Malignant Mediterranean spotted fever.

Fever with rash is one of the most common causes of referral to a dermatologist. A plethora of conditions need to be considered in the differential diagnosis. They may be broadly classified into infectious causes, drug reactions, and autoimmune disorders. Here we present a rare case of rickettsial fever with cardiac involvement in an elderly male patient with no comorbidities.

INTRODUCTION

Fever with rash is almost always a diagnostic dilemma for the treating physician. Myriad causes can range from common viral exanthems, bacterial, parasitic, or spirochaete infections to connective tissue disorders and drug reactions. In most cases of fever with rash, the dermatological features provide a clue to the diagnosis and initiation of treatment. Rickettsiosis is one among the causes of fever with rash, and owing to its rarity in the Indian subcontinent, ranks low in the hierarchy of differentials. Rickettsiosis is acute febrile, arthropod-borne disease caused by obligate intracellular bacteria.[1] The classification of rickettsiosis is given in Table 1. We herein report a rare case of rickettsial spotted fever with severe cardiac involvement in an elderly Tibetan male from India.

Table 1

Classification of rickettsiosis[12345]

CASE REPORT

This patient presented with acute onset of breathlessness along with fever and was admitted in cardiac intensive care unit with an initial diagnosis of pulmonary edema secondary to severe left ventricular dysfunction. Dermatology consult was asked for in view of fever with rash.

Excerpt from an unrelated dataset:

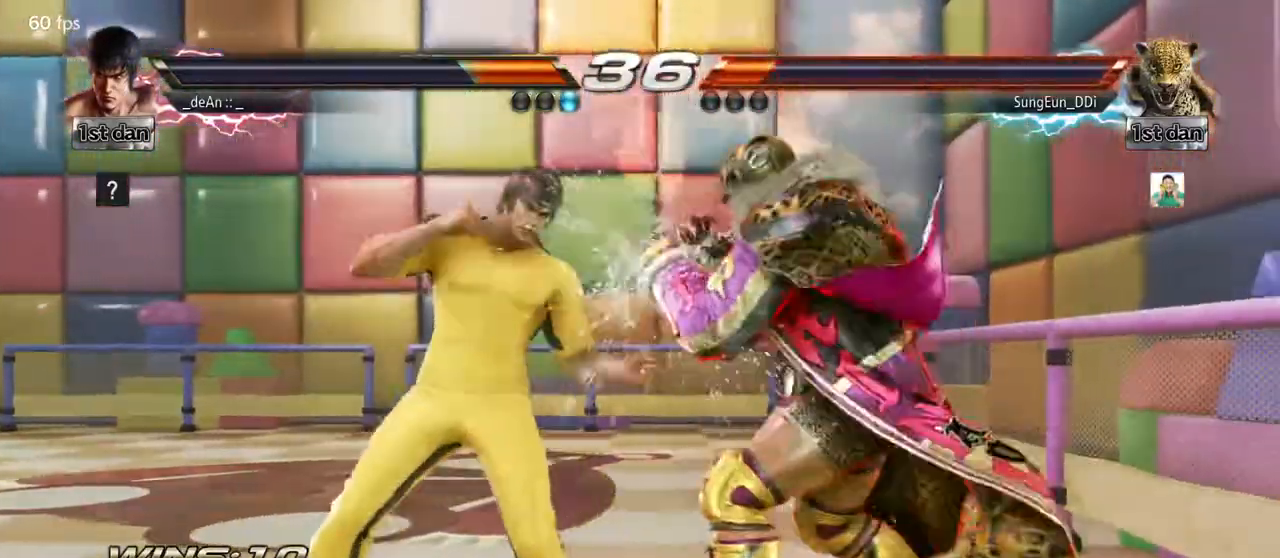
{"buttons": ["SQUARE"], "left_stick": "center", "events": [[67, "SQUARE", "up"], [417, "SQUARE", "down"]]}
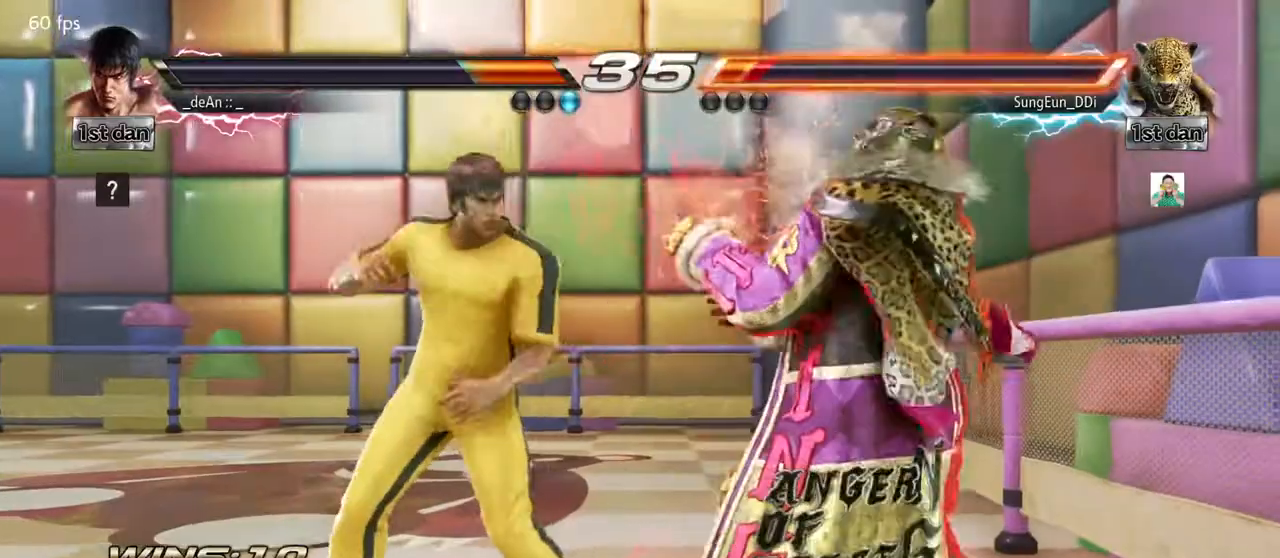
{"buttons": [], "left_stick": "center", "events": [[17, "SQUARE", "up"], [333, "SQUARE", "down"], [467, "SQUARE", "up"]]}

A 76-year-old Tibetan male, farmer by occupation, hailing from Mungod in North Karnataka presented fever of nine days and skin rash of four days duration. Fever was intermittent in nature associated with malaise. He went on to develop a skin rash over his hands, legs, and face, four days prior to admission. Lesions initially appeared as flat reddish lesions, which gradually increased in size and number and later became hemorrhagic with associated swelling of both hands and feet. He denied any history of joint pains or swelling of any specific joint.

He was not a known diabetic or hypertensive individual, and had no significant medical or surgical history. On general examination, he was found to be well built and nourished, also well oriented to time, place, and person. He was febrile, with a pulse rate was 110/min, irregular, and a blood pressure of 100/70 mmHg. On systemic examination, cardio-vascular system-S1 was variable, S2 was normal, there were no murmurs; respiratory system—bilateral basal crepitations were present. There were no significant findings on per abdomen and central nervous system examination. Cutaneous examination revealed multiple petechiae and palpable pupura with hemorrhagic bullae localized to extensor and flexor aspect of both hands and feet along with involvement of the tip of nose. The oral and genital mucosa were not affected.

Routine investigations were done. Complete blood count showed neutrophilia and LFT showed mild elevation of liver enzymes. Echocardiography (ECG) showed atrial fibrillation. Echocardiography revealed severe LV dysfunction with ejection fraction (EF) of 25% (Normal: 55%–70%), and LV global hypokinesia. Tests for dengue, malaria, leptospirosis, and typhoid were negative. Weil–Felix test showed OX 2 positive in high titers (1:160) favoring a diagnosis of spotted fever group rickettsia. The rickettsial immunofluorescence assay (IFA) and PCR could not be done due to financial constraints.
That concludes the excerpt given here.